Fire gives both light, and heat. It has been used to cook, to purify, to bake pottery and to forge metals. It illuminates the gloom—the inner darkness as well as a frigid night. It can bring hope.
More than anything, fire has brought people together to form bonds. We are drawn to it in our hearths and around our campfires where there is warmth not just from the flames, but from intellectual and spiritual contacts with others.
In religious traditions, fire has often symbolized the supernatural. It could be a burning bush, tongues of fire, or even the eternal torments of hell.
Fire can be an inferno—hell on earth. It has destroyed homes, neighborhoods, and entire cities. It has taken unknown numbers of lives and wreaked terror and grief through millennia.
So, why do we have beautiful paintings of human tragedy by great artists? What is the mesmerizing attraction? Maybe it’s the dramatic contrast of the deep darks of the night against the explosion of consuming flames.

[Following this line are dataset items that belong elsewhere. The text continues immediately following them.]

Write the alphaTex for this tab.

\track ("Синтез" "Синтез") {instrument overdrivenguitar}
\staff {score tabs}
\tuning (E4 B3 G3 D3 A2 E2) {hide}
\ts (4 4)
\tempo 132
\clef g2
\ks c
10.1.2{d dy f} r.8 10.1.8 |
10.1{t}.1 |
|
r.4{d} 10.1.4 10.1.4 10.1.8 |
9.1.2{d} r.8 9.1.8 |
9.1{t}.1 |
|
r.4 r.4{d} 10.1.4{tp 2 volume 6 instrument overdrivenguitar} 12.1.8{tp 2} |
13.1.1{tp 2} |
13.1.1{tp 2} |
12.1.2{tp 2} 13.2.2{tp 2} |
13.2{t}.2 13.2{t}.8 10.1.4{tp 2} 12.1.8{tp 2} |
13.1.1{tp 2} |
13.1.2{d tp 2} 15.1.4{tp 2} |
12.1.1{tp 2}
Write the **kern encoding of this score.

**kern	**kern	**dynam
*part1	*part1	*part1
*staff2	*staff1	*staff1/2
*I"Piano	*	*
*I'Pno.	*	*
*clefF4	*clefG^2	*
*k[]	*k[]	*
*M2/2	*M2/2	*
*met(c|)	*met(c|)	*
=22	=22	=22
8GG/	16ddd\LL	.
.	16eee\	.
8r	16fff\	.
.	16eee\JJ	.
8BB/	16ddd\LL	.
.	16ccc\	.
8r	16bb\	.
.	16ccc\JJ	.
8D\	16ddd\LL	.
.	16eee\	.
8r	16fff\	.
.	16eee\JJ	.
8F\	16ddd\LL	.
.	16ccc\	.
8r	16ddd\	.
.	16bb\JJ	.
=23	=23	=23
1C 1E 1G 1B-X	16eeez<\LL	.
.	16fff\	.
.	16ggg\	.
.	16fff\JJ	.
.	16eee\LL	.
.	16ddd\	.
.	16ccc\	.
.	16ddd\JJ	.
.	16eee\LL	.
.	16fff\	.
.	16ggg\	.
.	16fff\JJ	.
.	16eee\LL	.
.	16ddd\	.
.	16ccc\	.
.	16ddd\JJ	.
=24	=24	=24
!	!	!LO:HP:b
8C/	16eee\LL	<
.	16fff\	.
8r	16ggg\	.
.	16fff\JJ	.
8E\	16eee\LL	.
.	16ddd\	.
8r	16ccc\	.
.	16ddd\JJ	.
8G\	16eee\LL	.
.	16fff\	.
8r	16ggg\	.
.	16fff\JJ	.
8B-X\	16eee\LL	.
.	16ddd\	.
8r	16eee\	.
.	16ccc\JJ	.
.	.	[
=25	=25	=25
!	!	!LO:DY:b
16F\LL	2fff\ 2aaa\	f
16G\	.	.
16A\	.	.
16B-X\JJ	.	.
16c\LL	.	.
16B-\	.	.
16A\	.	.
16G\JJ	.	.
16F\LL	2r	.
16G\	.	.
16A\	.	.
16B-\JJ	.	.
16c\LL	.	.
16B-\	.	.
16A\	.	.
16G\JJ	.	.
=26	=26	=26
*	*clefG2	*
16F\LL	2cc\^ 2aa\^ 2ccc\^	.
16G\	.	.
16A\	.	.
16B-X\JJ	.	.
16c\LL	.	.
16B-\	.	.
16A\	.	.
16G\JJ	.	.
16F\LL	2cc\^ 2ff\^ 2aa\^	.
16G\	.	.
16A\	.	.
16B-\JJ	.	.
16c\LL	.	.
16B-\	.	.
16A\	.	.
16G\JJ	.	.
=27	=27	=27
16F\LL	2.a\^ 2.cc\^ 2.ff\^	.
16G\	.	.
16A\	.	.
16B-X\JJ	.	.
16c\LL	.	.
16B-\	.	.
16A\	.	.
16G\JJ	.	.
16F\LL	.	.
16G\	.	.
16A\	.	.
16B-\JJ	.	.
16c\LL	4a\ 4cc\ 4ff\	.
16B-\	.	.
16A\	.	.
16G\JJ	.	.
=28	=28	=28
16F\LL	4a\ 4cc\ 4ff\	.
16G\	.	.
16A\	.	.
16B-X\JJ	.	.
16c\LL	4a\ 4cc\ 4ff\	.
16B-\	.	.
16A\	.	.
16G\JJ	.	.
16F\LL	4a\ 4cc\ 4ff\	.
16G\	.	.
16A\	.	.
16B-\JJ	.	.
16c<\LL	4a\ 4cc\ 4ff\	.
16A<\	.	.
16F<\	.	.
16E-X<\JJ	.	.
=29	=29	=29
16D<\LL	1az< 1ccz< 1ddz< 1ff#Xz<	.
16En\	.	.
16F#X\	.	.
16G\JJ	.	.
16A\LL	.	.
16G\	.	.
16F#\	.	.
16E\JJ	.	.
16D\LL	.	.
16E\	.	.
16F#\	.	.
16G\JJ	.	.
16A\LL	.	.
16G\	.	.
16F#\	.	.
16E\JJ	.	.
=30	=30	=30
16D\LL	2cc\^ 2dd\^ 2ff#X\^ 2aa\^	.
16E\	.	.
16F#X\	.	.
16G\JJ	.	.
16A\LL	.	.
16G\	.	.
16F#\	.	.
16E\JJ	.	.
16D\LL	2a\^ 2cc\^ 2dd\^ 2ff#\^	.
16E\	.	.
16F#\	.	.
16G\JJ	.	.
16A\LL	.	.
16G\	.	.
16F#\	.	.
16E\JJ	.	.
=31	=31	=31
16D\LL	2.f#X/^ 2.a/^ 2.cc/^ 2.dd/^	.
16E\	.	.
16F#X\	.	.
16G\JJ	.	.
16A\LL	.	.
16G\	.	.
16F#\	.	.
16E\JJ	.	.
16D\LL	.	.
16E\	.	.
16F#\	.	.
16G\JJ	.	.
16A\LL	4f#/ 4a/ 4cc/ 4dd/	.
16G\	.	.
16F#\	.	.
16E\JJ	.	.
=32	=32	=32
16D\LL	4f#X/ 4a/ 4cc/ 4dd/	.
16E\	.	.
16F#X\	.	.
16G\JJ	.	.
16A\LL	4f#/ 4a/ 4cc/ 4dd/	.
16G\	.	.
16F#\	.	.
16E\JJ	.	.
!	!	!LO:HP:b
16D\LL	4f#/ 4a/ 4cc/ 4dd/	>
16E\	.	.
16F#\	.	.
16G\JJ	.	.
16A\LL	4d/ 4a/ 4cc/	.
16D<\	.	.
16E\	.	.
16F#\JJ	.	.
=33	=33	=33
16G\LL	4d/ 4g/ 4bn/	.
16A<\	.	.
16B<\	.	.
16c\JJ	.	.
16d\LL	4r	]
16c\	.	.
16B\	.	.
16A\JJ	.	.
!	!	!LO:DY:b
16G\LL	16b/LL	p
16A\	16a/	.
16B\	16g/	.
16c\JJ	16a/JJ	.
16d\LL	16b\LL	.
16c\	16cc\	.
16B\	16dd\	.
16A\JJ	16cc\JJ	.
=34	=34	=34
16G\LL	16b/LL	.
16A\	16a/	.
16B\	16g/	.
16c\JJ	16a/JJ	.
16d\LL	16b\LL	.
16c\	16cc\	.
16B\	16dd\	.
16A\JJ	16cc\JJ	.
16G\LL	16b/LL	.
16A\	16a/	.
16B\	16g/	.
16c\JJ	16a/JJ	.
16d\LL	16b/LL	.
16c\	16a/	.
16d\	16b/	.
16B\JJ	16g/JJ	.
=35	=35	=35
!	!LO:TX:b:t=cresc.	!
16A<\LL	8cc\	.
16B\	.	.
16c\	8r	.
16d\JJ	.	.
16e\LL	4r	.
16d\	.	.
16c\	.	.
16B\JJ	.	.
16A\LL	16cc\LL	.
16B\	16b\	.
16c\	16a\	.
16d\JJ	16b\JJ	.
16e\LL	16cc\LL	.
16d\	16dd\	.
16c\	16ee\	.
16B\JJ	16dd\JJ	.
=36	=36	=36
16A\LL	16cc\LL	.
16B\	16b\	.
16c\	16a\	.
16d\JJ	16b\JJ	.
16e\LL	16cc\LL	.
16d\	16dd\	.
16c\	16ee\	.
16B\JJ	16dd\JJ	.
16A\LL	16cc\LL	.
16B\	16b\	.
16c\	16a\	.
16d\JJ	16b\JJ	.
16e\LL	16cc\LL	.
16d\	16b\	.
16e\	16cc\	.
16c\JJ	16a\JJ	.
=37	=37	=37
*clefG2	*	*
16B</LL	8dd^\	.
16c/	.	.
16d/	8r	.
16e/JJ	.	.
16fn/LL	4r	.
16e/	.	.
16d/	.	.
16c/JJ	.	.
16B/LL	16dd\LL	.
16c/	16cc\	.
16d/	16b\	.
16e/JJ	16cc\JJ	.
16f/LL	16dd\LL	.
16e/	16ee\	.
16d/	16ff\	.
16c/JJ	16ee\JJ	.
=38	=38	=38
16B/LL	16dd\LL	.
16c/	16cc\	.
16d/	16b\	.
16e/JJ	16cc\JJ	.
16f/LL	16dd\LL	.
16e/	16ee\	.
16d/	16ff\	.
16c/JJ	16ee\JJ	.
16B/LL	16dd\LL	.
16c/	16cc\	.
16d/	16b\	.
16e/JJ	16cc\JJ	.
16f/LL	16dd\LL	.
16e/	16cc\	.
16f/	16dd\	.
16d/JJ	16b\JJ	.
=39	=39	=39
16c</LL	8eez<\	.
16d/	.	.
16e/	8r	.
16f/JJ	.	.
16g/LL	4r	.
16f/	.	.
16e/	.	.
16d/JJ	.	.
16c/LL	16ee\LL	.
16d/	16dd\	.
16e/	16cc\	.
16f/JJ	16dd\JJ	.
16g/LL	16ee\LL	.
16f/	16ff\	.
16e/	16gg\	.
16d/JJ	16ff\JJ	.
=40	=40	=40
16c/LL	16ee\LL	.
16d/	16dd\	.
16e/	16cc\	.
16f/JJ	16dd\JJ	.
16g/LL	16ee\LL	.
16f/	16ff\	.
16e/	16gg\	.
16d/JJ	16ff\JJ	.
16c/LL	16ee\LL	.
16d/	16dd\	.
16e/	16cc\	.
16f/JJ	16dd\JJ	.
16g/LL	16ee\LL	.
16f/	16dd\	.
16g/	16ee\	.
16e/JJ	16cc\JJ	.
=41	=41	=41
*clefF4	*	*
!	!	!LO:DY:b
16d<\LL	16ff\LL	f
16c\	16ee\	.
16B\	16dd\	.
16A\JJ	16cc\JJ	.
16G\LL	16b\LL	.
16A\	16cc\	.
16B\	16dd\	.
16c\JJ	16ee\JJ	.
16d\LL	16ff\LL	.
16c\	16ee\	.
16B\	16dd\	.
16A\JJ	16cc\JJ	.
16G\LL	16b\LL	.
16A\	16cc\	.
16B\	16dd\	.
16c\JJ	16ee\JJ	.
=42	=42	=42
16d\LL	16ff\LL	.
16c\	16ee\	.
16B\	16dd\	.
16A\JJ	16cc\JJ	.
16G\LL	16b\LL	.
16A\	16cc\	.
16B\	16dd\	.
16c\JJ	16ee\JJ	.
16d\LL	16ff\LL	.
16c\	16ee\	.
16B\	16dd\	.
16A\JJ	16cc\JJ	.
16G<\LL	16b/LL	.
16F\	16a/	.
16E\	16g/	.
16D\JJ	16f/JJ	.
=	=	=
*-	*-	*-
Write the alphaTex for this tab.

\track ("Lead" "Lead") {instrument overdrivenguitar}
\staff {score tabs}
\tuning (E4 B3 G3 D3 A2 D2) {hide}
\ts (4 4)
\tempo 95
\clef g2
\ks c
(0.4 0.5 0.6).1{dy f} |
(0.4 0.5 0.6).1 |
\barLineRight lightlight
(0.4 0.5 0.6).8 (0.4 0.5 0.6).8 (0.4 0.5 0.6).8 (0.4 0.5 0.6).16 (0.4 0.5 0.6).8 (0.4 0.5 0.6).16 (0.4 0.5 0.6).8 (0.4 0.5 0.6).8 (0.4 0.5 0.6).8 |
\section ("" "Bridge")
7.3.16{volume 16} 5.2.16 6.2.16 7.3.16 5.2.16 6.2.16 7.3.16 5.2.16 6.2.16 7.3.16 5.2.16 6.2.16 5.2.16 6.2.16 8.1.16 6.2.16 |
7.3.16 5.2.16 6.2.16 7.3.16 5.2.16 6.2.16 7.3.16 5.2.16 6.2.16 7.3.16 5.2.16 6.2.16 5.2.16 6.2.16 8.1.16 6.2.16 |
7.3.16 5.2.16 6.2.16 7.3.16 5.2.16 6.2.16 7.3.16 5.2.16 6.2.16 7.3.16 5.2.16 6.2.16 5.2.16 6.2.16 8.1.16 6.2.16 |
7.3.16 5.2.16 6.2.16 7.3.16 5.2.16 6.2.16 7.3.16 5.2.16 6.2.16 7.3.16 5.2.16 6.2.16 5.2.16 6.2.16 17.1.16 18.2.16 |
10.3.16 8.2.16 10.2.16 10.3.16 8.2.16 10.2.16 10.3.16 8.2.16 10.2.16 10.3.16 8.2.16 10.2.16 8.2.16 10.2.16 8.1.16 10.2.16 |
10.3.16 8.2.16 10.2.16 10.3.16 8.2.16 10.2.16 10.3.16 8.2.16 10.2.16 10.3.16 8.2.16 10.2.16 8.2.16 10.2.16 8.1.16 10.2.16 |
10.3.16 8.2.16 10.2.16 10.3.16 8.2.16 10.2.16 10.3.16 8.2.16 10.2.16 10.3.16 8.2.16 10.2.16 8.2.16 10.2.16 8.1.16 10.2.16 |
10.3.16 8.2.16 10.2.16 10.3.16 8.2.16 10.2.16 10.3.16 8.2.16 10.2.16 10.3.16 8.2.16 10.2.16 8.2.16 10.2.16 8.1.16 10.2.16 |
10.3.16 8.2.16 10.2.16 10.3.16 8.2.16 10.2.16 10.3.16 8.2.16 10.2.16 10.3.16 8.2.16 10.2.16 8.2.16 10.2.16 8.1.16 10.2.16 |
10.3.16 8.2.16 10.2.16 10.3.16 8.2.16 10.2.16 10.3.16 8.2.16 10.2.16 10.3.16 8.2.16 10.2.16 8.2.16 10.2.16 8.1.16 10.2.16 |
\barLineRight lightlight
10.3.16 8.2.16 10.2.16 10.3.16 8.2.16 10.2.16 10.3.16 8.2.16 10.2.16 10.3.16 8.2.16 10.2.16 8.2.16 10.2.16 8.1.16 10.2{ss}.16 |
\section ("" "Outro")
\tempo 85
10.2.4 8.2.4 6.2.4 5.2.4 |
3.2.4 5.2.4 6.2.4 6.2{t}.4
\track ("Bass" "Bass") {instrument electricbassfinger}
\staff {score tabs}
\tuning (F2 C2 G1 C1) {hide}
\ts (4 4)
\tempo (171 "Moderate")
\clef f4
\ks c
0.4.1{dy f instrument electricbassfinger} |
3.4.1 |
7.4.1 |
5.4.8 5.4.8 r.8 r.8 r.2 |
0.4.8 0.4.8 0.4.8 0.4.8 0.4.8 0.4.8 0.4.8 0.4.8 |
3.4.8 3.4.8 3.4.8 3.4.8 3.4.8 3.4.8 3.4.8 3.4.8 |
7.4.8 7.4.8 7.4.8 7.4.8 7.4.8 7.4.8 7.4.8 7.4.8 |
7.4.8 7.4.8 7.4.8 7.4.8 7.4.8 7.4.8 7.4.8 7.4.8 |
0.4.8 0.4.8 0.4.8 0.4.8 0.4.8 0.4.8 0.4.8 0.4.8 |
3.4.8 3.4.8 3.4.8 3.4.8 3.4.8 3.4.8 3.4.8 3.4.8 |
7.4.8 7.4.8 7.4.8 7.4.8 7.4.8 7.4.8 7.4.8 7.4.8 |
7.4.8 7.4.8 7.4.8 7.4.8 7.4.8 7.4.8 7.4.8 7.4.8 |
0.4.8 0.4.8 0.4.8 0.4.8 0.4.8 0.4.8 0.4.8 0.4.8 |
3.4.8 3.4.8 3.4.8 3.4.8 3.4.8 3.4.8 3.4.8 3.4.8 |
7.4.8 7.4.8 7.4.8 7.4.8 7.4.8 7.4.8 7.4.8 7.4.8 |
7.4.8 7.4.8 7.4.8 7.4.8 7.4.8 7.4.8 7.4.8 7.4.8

Maybe it’s the paradox of life feeding on death: beauty born of flame and the trauma and desolation of dreams turned to ashes.
Maybe it’s that trauma burning inside the artist that impels the passion to create—to reach for answers—to rise above black despair and reach for the glow—to find the spiritual.
Flames
The words heat and flame are used in so many ways...especially in slang. In art, heat can be captured in various ways. "Flame" is difficult in both technique and emotions, and still be a work of art.
I've seen christian writers uses the pan taking on the heat of the flame as an analogy for sanctification and divinization, likely drawing on the burning bush image and Zoroastrians speak of eternal fire as the highest self.